Walling Off Jesus
Catholic Church fights Trump administration’s plan to build a barrier through border pilgrimage site
It’s easier to feel close to God at 4,700 feet up. Maybe that’s why Monsignor Lourdes Costa, a Catholic priest near El Paso decided to build a 29-foot-tall statue of Jesus Christ on top of Mount Cristo Rey almost a century ago. Now the Trump administration wants to seal it off, setting off a legal fight with the Catholic Church. Running alongside the border that the United States and México share, the holy peak is one of the few remaining stretches of land near El Paso without a physical border barrier. If the Catholic Church gets its way, it will stay that way.

As a parish priest for the poor, Mexican community of Smeltertown – a community first made famous for its copper and lead smelter, then for its lead poisoning – Father Costa wanted something big to mark the 1,900th anniversary of Christ’s birth. It would take six years, but eventually local residents, supported by the Catholic Diocese of El Paso, got there in 1939. Since then, Catholics from throughout the region have made the two-mile walk from the mountain’s base to the Christ statue twice a year. “To be closer to God,” Javier Martínez said when asked why he joined thousands of other pilgrims to mark Good Friday earlier this year.
The mountain-top statue watches over two countries and three states – Texas, New Mexico, and Chihuahua. The Department of Homeland Security wants to build a wall around it, claiming it’s needed for national security. The Catholic Diocese of Las Cruces, which now owns the site, says it’s “a place of prayer where faith transcends borders.” Erecting a border wall through Mount Cristo Rey would destroy its sacred significance, the church adds. “A place of hope, faith, and communion would become a place of fear, exclusion and division,” church leaders told the Customs and Border Protection division of DHS last summer.
The Trump administration wants to move forward anyway. In early May, Justice Department lawyers informed the diocese that DHS planned to condemn approximately 14 acres of Mount Cristo Rey in exchange for $183,000. They claim, in United States v. 14.259 Acres of Land, that federal law gives it the power to take ownership of any property when “it is necessary or advantageous” to do so. A separate law automatically transfers title of the property to the federal government the moment that officials notify the existing owner and deposit the property’s estimated value with a federal court. With ownership in hand, DHS could begin blasting a pathway and building a barrier as soon as it likes.

Concerned that the government will quickly cut off access to what church leaders describe as a “holy site,” the diocese has asked a federal court in Las Cruces to stop the government from depositing the land’s estimated monetary value into a court-approved account. Rather than simply delay the government’s acquisition of Mount Cristo Rey or increase the amount of compensation that DHS pays the church, the Diocese of Las Cruces wants to stop the government entirely. “The Government’s proposed taking will substantially burden the free exercise of religion by the Diocese, its parishioners, and the other faithful who seek to commune with God on Diocesan property,” lawyers for the diocese wrote to the court one day after the Justice Department announced its plan to seize control of the mountain.

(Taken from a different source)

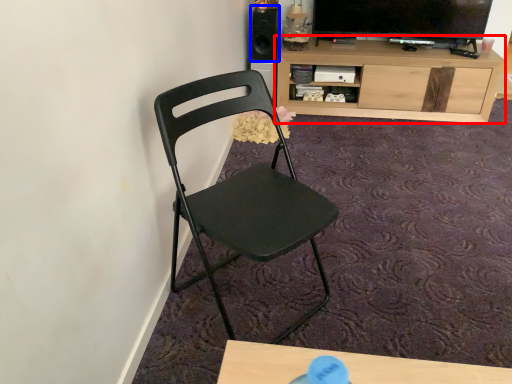
Question: Which of the following is the closest to the observer, cabinetry (highlighted by a red box) or speaker (highlighted by a blue box)?

Choices:
 (A) cabinetry
 (B) speaker

Answer: (A)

The diocese claims that a sweeping law enacted by Congress in 1993, the Religious Freedom Restoration Act, prevents the government from blocking worshipers’ use of the site for their religious beliefs. The law bars the government from doing anything that would “substantially burden a person’s exercise of religion” unless the government can point to a “compelling governmental interest.” Even then, the government must adopt “the least restrictive means of furthering that compelling governmental interest,” the law requires.
Spearheaded by a young Representative Chuck Schumer and signed by President Bill Clinton, RFRA has become a darling of the religious right – with remarkable success. In 2014, Hobby Lobby successfully turned to RFRA to block a provision of the Affordable Care Act that required employers to pay for contraceptive access by their employees. A group of Hobby Lobby store owners who oppose abortion argued that contraceptives amount to abortion, so the ACA’s mandate would have forced them to pay for something that violated their religious beliefs. “RFRA was designed to provide very broad protection for religious liberty,” Justice Samuel Alito wrote in Burwell v. Hobby Lobby Stores on behalf of the majority of justices. “By enacting RFRA, Congress went beyond what this Court has held is constitutionally required,” Alito added.
Building off Hobby Lobby, the Catholic Diocese of El Paso claims RFRA is a “super-statute,” quoting the U.S. Court of Appeals for the Tenth Circuit’s decision in the Hobby Lobby case. The diocese could have noted that Justice Neil Gorsuch used that phrase in his concurring opinion in the Hobby Lobby case when he was a judge on the federal appellate court in Denver.
Now a federal judge in New Mexico has to decide whether blasting into a mountainside and building a steel-and-concrete border wall interferes with religious liberty at least as much as the ACA’s employer mandate did. A decision from the U.S. district court is likely to come soon.